Shin berdiri di samping Sua, ikut menatap hamparan cahaya di atas mereka. "Ini mengingatkanku pada masa lalu."
"Masa kecil kita di Birdcage," ucap Sua dengan senyum nostalgia yang tulus. "Kau ingat, Shin? Dulu saat kita masih kecil, aku selalu menyendiri di pojokan kamar. Aku takut pada dunia luar, takut pada takdir kita sebagai pilot. Tapi kau... dengan wajah polosmu, mengulurkan tangan dan mengajakku berkenalan."

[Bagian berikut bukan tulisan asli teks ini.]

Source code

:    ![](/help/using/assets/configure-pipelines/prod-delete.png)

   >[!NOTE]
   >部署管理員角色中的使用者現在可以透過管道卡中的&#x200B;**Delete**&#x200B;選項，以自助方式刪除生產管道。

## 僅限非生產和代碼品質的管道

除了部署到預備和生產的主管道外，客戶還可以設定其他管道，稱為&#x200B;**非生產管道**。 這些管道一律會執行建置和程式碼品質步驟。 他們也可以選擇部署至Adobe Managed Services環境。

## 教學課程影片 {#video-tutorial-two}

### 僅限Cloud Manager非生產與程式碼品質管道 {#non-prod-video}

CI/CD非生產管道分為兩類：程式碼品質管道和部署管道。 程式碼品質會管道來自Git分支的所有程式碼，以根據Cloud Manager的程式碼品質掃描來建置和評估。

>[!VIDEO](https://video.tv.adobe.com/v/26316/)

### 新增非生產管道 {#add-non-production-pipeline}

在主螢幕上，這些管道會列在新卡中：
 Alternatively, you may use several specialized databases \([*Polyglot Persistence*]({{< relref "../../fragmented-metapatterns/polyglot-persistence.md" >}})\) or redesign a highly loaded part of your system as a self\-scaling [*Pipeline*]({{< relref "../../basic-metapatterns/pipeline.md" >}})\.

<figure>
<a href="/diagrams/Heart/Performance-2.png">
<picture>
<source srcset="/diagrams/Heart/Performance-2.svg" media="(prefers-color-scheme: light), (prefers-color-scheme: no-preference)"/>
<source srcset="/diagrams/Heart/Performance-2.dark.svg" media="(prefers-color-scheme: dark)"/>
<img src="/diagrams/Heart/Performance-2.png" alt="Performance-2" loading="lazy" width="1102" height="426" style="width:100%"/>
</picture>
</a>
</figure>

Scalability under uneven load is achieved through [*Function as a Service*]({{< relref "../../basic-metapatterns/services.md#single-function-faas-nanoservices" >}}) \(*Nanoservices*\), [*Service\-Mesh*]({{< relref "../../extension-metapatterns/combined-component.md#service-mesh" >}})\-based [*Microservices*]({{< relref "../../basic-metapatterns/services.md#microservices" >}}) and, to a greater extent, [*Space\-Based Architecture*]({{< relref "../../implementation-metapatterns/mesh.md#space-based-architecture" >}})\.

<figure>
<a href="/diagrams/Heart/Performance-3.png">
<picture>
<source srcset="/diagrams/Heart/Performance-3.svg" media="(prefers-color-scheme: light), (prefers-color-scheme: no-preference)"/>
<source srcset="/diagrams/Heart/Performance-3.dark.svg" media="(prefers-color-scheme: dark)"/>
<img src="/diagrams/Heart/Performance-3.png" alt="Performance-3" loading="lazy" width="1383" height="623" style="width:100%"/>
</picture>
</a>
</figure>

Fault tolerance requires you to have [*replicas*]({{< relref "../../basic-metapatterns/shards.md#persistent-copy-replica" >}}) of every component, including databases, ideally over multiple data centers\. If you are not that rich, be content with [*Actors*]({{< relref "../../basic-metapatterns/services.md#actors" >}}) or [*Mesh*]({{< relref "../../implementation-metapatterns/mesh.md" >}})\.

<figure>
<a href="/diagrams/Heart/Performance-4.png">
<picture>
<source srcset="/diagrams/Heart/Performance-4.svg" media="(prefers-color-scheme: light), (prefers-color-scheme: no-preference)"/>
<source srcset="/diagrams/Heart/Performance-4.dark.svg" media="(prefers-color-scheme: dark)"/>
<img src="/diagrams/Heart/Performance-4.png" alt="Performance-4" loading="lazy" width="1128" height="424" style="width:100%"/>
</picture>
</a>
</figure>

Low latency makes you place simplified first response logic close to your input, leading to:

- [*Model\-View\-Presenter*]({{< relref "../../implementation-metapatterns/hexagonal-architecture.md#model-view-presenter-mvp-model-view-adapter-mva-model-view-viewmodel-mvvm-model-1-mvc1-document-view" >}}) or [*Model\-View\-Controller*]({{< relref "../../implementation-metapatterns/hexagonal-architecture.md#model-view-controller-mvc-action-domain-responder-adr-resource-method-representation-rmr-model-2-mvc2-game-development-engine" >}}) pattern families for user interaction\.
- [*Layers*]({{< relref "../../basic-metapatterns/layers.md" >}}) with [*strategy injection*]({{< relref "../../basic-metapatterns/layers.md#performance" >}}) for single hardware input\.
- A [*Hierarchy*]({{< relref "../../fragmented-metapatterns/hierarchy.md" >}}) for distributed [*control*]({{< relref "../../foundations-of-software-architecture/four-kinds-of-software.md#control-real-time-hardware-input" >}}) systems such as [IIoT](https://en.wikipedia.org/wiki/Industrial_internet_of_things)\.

"Aku ingat," jawab Shin lembut. "Sua kecil yang sangat cengeng saat itu." "Hei! Aku tidak secengeng itu!" protes Sua sambil mengerucutkan bibirnya, membuat Shin terkekeh. Sua kemudian menghela napas panjang, menatap jemarinya sendiri. "Lalu kita sering main hujan-hujanan bersama Lei di halaman. Kita berjanji untuk saling melindungi. Di tempat menyeramkan seperti Birdcage, kehadiranmu adalah satu-satunya hal yang membuatku merasa menjadi manusia, Shin."
Sua membalikkan tubuhnya, menatap langsung ke dalam mata Shin. Ada kilau air mata yang tertahan di sudut matanya, mencerminkan ribuan bintang di atas mereka. Ia menggenggam tangan Shin dengan kedua tangannya yang hangat.
"Aku tahu... banyak hal yang berubah semenjak Belial datang. Aku tahu kau melihat sesuatu yang berbeda padanya," bisik Sua, suaranya bergetar menahan emosi. "Tapi aku tidak peduli seberapa hancurnya dunia ini besok. Aku tidak peduli dengan perintah The Hawk atau ancaman Cataclysm."
Sua mendekatkan wajahnya, menatap Shin dengan penuh ketulusan yang mendalam. "Aku akan menemanimu... sampai akhir hayat, Shin."
Shin tertegun melihat kesungguhan di wajah gadis yang telah bersamanya sejak kecil itu. Suasana di atap stasiun menjadi begitu hening, menyisakan embusan angin malam yang dingin.
Namun, di kejauhan, di balik bayangan dinding akses tangga atap, sesosok wanita berdiri membeku. Belial telah berdiri di sana sejak tadi, menguping seluruh percakapan mereka. Mendengar kata-kata terakhir Sua, rahang Belial perlahan mengeras. Tangannya mengepal kuat di sisi tubuhnya, mencengkeram kain seragamnya hingga berkerut. Matanya berkilat biru tajam di kegelapan, menyiratkan rasa tidak suka, penolakan, dan rasa sakit yang asing di dalam hatinya.
Tanpa membuat suara sedikit pun, Belial berbalik. Ekor birunya menyabet lantai dengan kasar sebelum ia melangkah pergi dengan cepat menembus kegelapan lorong, meninggalkan sepasang saudara masa kecil itu di bawah ribuan bintang tiruan.